CORS / private network error in browser — if accessing via a VM's public IP, open the app at http://<public-ip>:3001 directly, not via a proxy that rewrites the origin to localhost.
faster-whisper first run is slow — it downloads model weights on first use (~150 MB for tiny). Subsequent runs use the local cache.
whisperx ImportError on ctranslate2 — try pip install ctranslate2==4.1.0 explicitly.
Vosk "model not found" — ensure VOSK_MODEL_PATH points to the extracted directory (not the zip).
whisper.cpp "command not found" — set WHISPER_CPP_BIN to the full path of the whisper-cli binary, or place it in the project root.

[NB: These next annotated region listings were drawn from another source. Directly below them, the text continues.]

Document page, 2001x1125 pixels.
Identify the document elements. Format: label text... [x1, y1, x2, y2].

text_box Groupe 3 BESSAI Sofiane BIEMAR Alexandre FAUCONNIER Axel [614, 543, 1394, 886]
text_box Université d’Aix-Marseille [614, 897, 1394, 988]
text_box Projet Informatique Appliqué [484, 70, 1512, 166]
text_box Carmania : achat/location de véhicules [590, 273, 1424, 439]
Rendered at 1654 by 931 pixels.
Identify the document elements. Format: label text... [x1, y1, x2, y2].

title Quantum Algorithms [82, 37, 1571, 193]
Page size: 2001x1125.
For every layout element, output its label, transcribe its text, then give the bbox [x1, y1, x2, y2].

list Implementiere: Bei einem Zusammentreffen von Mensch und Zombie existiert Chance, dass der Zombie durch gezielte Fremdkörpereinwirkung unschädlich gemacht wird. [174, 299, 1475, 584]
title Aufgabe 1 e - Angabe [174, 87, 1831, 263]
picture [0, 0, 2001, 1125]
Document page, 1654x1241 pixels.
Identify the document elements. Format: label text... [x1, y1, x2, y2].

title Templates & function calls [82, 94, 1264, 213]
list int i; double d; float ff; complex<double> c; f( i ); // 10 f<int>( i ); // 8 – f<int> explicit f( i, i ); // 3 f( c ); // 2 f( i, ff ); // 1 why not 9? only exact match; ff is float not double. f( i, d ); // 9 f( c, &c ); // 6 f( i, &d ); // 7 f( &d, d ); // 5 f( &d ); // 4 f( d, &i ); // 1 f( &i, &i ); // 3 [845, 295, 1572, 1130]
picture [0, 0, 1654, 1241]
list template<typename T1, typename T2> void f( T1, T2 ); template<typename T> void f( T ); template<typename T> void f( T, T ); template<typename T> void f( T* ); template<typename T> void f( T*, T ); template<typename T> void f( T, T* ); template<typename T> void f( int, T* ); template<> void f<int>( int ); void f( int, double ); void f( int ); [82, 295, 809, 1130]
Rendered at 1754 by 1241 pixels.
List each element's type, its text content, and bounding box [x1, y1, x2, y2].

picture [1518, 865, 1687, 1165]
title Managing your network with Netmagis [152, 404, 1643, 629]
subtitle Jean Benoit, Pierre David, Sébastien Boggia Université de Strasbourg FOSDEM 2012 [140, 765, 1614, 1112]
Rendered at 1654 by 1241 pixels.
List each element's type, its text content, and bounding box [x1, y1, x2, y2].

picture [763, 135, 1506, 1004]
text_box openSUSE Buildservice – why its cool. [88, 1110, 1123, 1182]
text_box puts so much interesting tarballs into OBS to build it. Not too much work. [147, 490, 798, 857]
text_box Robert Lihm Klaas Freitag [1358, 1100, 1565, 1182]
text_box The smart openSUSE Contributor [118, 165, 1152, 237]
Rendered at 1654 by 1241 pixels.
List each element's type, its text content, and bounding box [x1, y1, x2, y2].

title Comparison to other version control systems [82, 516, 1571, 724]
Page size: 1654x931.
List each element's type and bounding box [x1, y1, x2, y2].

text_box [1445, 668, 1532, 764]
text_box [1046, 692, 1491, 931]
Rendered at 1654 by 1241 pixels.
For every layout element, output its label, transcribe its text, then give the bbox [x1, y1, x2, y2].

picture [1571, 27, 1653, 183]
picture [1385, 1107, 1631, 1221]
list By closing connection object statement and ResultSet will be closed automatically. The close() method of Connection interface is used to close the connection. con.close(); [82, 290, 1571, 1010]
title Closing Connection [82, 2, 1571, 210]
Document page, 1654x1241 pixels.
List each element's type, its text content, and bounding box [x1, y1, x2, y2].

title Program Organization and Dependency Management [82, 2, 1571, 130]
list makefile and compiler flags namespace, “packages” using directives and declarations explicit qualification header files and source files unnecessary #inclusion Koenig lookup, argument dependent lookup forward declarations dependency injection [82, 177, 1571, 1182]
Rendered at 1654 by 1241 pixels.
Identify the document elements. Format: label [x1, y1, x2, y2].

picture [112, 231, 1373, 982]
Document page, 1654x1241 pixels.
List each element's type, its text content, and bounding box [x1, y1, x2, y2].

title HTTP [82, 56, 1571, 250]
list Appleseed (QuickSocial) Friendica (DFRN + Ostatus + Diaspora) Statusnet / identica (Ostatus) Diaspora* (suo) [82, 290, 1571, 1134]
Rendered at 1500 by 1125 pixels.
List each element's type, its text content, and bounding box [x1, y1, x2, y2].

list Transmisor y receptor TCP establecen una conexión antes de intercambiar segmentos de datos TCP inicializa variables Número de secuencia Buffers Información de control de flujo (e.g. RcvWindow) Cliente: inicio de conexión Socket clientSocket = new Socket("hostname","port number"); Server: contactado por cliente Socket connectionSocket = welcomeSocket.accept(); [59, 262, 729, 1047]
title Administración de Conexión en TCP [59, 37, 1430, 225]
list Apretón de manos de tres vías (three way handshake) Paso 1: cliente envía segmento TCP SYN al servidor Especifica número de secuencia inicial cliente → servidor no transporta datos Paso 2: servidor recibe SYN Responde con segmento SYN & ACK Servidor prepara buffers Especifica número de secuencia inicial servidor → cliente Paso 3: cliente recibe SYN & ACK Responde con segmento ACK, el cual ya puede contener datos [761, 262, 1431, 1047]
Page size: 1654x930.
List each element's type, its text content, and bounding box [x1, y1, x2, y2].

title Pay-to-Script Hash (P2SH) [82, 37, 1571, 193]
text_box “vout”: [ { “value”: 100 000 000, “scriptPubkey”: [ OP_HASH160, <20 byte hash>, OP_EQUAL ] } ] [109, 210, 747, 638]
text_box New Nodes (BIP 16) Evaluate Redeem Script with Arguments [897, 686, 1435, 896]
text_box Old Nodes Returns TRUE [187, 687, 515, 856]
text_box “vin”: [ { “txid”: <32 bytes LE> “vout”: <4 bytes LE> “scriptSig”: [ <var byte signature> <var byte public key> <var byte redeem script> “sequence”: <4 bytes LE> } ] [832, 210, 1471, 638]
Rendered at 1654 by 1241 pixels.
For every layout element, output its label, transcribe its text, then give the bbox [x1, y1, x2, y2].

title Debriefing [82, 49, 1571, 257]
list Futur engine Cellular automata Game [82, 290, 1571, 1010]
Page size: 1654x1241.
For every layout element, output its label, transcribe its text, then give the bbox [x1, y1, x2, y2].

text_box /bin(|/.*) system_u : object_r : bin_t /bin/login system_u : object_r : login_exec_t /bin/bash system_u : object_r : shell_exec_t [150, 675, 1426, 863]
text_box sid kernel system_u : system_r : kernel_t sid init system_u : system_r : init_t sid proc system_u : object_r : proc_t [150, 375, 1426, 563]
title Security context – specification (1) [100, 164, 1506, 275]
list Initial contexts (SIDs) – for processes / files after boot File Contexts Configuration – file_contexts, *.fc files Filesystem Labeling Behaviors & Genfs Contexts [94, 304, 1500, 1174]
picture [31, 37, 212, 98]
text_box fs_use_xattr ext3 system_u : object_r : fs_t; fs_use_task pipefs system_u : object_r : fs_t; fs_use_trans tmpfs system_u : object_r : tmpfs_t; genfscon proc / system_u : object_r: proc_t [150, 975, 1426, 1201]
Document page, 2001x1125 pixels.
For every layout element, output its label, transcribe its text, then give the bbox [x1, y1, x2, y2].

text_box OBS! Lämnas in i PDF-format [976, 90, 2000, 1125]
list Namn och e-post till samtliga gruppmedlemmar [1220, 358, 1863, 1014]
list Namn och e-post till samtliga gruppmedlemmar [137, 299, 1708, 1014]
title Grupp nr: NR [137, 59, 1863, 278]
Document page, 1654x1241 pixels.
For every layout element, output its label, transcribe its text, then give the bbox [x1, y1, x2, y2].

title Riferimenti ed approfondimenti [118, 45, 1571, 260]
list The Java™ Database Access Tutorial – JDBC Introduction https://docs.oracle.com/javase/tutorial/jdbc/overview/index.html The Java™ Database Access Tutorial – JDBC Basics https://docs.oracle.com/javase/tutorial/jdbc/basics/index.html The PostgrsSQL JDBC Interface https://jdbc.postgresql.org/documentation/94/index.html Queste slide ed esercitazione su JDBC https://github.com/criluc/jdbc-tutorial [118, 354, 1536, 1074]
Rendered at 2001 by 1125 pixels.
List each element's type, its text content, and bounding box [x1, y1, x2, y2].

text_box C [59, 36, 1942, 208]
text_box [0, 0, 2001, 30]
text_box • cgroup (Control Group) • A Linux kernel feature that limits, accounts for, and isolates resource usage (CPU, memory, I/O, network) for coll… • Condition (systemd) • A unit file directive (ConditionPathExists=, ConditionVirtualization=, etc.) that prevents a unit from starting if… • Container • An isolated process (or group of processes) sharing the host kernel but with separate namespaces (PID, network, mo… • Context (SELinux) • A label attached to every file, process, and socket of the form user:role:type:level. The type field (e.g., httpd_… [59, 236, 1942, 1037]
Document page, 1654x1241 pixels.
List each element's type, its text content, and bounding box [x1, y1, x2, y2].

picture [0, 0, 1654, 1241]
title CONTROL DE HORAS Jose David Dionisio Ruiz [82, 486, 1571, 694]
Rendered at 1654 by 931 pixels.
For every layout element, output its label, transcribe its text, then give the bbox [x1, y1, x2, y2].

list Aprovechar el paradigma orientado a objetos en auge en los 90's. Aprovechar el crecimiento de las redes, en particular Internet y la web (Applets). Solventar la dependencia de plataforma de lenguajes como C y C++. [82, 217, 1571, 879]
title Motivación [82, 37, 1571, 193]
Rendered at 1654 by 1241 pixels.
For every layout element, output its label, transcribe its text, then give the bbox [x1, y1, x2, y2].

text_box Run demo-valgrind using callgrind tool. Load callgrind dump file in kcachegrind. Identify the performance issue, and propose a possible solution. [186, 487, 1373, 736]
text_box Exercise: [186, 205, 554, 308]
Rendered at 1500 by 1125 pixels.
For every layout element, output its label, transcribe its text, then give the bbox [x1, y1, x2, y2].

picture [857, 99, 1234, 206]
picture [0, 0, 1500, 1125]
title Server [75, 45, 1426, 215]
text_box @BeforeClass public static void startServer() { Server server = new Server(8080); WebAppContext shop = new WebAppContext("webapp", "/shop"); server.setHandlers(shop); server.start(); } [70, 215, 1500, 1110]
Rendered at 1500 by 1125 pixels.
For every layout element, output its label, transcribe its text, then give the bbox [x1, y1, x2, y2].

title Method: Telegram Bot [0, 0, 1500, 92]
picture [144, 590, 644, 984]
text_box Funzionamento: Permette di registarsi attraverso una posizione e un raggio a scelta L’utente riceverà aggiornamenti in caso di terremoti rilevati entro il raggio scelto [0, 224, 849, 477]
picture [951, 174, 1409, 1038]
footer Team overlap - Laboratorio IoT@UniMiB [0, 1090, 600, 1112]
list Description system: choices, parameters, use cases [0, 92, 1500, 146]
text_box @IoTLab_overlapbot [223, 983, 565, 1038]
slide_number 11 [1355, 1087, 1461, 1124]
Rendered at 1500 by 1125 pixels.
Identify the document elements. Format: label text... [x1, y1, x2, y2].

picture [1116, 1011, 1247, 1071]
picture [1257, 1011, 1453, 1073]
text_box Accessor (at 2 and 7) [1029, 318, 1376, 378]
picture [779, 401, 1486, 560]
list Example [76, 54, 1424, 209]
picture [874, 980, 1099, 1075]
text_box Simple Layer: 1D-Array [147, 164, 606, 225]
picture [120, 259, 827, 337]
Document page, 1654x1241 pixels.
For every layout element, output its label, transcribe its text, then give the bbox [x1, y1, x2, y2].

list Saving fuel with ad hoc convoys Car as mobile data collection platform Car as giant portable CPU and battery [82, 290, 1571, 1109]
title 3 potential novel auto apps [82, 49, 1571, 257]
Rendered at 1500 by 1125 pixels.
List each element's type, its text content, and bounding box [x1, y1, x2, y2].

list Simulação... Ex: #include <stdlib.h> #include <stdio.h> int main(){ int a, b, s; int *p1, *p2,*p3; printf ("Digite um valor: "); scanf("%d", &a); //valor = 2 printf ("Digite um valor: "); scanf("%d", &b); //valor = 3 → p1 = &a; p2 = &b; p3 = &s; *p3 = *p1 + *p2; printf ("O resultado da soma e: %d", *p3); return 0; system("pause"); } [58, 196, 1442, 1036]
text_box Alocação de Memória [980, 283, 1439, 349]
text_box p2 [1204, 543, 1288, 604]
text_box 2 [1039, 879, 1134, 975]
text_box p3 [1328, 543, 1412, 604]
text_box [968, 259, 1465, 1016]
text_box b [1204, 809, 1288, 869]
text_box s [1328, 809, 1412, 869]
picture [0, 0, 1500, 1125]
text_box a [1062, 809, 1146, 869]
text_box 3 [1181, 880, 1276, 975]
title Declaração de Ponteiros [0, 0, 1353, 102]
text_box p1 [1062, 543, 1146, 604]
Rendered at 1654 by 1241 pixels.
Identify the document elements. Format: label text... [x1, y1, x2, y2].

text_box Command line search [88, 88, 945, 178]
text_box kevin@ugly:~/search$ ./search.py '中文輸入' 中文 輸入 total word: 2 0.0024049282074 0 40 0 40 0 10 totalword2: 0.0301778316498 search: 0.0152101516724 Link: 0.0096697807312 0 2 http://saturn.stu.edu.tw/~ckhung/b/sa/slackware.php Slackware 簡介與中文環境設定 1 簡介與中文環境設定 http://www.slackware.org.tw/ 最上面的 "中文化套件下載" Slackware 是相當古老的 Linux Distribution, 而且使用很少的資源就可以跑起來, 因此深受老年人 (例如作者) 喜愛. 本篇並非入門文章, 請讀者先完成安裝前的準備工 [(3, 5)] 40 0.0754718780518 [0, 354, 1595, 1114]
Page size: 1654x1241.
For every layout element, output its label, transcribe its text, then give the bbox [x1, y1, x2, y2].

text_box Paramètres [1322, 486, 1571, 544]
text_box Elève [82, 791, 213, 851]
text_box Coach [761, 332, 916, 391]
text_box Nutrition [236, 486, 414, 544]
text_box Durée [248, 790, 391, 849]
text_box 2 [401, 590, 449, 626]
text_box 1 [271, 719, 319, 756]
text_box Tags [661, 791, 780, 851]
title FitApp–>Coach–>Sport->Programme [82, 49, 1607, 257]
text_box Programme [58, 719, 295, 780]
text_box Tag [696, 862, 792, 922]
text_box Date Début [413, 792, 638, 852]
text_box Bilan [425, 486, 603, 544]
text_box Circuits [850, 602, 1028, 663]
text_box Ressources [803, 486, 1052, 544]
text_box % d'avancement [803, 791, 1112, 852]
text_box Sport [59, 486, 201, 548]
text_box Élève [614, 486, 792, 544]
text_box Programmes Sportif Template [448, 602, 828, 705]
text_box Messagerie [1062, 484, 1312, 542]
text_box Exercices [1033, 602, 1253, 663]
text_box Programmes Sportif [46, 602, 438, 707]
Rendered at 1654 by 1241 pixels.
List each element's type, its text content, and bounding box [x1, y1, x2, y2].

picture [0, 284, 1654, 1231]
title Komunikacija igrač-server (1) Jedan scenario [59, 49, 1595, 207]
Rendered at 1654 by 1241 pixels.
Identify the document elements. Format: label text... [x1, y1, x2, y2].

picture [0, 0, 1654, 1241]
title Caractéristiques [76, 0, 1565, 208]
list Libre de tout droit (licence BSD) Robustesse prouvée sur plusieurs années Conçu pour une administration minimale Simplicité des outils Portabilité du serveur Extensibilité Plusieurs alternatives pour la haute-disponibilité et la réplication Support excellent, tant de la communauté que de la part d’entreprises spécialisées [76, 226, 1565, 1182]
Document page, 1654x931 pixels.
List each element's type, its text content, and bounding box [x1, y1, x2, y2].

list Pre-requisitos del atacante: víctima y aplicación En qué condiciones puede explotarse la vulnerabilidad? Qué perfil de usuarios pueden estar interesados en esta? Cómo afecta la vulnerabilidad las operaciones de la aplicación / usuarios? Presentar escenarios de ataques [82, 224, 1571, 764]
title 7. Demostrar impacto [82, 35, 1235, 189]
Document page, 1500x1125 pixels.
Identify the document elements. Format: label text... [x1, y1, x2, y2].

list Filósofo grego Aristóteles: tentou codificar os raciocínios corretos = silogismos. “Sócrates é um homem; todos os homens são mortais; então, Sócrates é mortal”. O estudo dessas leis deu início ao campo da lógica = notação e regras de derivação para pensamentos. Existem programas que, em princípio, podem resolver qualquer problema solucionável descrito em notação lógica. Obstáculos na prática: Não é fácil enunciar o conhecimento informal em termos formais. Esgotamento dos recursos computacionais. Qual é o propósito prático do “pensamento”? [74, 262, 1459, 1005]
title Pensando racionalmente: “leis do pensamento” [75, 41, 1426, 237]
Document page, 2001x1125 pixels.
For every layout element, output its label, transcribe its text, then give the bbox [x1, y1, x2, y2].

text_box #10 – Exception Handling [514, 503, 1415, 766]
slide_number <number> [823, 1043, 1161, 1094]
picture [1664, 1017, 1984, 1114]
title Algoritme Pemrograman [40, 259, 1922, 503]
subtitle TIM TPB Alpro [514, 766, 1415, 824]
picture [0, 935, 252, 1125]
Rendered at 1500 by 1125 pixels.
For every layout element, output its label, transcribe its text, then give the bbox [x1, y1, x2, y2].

Audio format errors — the backend accepts WAV, MP3, FLAC, OGG, M4A. Vosk converts internally via ffmpeg; ensure ffmpeg is in PATH.
High memory on medium model — faster-whisper medium requires ~1.5 GB RAM. Use tiny or base for constrained environments.
EADDRINUSE on start — start.sh uses fuser to kill any existing process on the port before starting. If fuser is not installed: sudo apt install psmisc.